Count the lines in the entries below that contain the string "instrument", where case counts, and give only the number.

Information given →
====
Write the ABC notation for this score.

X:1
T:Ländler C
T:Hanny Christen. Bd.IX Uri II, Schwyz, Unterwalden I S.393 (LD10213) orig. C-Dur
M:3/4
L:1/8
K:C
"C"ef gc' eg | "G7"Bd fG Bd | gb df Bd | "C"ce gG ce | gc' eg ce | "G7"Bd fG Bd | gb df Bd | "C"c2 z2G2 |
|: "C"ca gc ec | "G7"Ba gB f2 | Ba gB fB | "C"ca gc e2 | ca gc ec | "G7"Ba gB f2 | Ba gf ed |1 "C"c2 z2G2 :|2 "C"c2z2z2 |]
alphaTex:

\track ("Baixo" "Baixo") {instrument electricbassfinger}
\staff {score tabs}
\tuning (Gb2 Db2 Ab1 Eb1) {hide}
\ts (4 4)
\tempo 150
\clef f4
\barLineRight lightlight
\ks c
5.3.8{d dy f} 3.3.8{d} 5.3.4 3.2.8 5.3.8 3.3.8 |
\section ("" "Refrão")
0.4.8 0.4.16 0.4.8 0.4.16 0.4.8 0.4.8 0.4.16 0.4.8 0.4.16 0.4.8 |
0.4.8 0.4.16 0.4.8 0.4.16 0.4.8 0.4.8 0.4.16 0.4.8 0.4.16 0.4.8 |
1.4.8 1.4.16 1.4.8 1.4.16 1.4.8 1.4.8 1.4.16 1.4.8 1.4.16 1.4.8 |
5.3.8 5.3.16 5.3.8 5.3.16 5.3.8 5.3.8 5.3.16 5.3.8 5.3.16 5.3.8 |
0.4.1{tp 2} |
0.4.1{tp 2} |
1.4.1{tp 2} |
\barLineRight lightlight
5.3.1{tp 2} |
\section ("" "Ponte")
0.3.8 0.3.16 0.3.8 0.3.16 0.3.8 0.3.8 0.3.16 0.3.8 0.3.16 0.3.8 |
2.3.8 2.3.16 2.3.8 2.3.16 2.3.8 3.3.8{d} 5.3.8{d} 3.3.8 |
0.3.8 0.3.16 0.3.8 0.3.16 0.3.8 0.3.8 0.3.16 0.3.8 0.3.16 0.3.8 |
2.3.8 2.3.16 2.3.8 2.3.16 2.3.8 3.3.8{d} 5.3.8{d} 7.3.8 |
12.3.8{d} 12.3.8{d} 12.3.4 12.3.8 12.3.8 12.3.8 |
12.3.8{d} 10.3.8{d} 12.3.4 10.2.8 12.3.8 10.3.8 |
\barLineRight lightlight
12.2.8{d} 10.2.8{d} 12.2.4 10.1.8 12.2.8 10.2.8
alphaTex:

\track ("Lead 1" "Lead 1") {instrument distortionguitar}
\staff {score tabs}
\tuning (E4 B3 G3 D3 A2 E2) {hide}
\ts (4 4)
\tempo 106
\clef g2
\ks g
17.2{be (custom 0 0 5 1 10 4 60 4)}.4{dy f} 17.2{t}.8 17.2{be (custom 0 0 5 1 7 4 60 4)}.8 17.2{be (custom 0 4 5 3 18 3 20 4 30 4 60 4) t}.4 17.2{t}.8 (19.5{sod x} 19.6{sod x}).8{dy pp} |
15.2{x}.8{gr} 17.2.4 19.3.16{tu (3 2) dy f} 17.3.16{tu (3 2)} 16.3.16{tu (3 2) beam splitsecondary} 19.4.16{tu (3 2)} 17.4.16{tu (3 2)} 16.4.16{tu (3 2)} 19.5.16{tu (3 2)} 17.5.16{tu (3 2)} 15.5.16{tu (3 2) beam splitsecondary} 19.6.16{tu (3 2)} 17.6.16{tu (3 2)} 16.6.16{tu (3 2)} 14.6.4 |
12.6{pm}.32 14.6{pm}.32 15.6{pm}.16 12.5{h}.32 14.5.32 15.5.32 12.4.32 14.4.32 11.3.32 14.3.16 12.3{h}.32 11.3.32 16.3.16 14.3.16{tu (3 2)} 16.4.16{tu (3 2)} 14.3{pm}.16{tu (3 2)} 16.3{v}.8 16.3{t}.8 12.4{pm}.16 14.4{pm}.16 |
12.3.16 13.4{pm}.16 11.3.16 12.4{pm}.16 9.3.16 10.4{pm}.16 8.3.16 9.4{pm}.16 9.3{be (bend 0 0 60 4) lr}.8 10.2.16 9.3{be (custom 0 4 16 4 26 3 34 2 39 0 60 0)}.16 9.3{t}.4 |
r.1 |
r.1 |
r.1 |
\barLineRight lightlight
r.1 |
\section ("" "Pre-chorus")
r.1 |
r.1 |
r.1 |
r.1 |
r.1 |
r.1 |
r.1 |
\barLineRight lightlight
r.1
====
Exercise output → 2